Les deux enquêtes, connues sous le nom d'opérations Vernis et Maidan-Cigalike, ont finalement permis d'identifier des centres de production clandestins et un réseau de distribution soupçonnés d'avoir approvisionné à la fois les organisations faisant l'objet de l'enquête et d'autres groupes criminels.
Deux des personnes arrêtées étaient recherchées par les autorités polonaises et ont depuis été transférées sous la garde des autorités polonaises.
L'OLAF a fourni des renseignements transfrontaliers
L'OLAF a indiqué avoir fourni des renseignements opérationnels concernant les mouvements de matières premières liées au tabac, de machines de fabrication, de véhicules et d'autres équipements destinés aux usines illégales.
Ces informations ont permis aux autorités nationales de surveiller les activités logistiques des suspects et de coordonner les enquêtes dans plusieurs juridictions.
L’OLAF a également indiqué que les renseignements échangés au cours de l’enquête ont permis d’identifier des suspects supplémentaires qui n’étaient pas connus des autorités policières auparavant.
Le directeur général de l'OLAF, Petr Klement, a déclaré que l'opération démontrait le lien entre le tabac illicite, les pertes de recettes fiscales et le crime organisé.
« Fumer est dangereux, mais fumer des cigarettes de contrefaçon l’est encore plus », a-t-il déclaré.
« Outre les dommages causés à la santé, chaque cigarette illicite prive les contribuables et enrichit le crime organisé. C’est pourquoi l’OLAF existe : pour détecter le trafic illicite et contribuer à la lutte contre ce trafic grâce au renseignement transfrontalier et à la coordination. »
Une coopération européenne élargie
Outre l'OLAF, Europol et la Guardia Civil, l'opération a impliqué le Bureau central d'enquête polonais, la Garde républicaine nationale portugaise et le Service criminel des douanes lituaniennes.

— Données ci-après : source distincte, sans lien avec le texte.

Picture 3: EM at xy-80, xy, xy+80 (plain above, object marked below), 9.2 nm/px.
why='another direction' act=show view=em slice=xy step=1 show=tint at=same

Les autorités de Roumanie, d'Italie, de France, d'Ukraine, de Slovaquie, d'Estonie, de Lettonie, de République tchèque et d'Allemagne ont également contribué à l'enquête, selon la Guardia Civil.

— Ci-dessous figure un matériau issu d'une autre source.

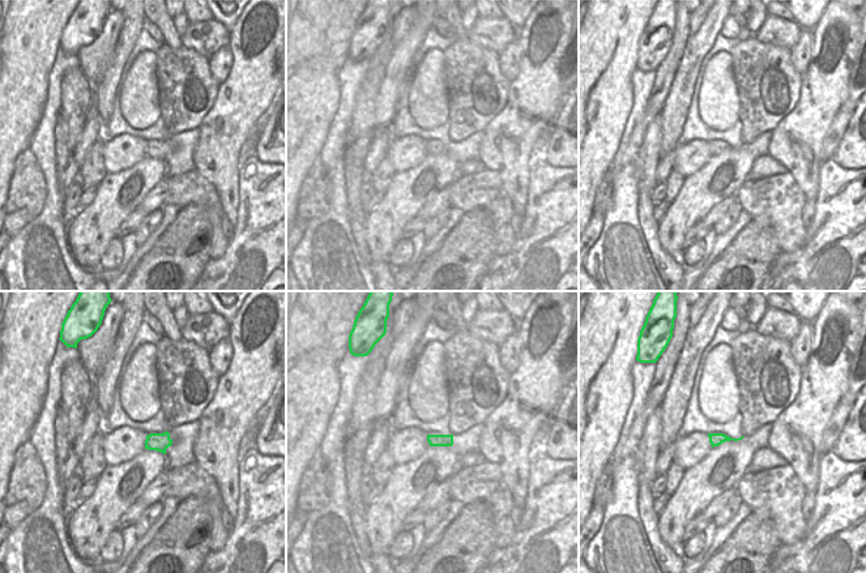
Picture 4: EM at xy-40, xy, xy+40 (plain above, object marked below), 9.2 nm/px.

Cette affaire illustre le caractère de plus en plus international de la production illicite de tabac, dans laquelle le tabac brut, les machines, la main-d'œuvre, les emballages et les produits finis peuvent transiter par plusieurs pays avant d'atteindre les consommateurs.

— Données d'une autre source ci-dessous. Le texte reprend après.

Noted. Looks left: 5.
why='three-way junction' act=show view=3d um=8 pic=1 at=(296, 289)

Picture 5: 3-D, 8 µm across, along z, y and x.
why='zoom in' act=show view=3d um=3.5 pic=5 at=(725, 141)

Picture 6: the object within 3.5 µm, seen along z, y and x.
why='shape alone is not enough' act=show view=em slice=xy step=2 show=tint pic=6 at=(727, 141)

La fabrication illicite de cigarettes prive également les gouvernements nationaux et l'Union européenne de recettes douanières et d'accises, tout en fournissant aux réseaux criminels organisés une source de revenus potentiellement lucrative.
Les enquêtes se poursuivent et l'OLAF ainsi que les autorités espagnoles ont indiqué que d'autres mesures coercitives pourraient être prises.
Toute personne faisant l'objet d'une enquête ou arrêtée est présumée innocente jusqu'à ce qu'elle soit reconnue coupable par un tribunal compétent.
Cet article se base sur des informations officielles publiées par l'Office européen de lutte antifraude et la Guardia Civil espagnole.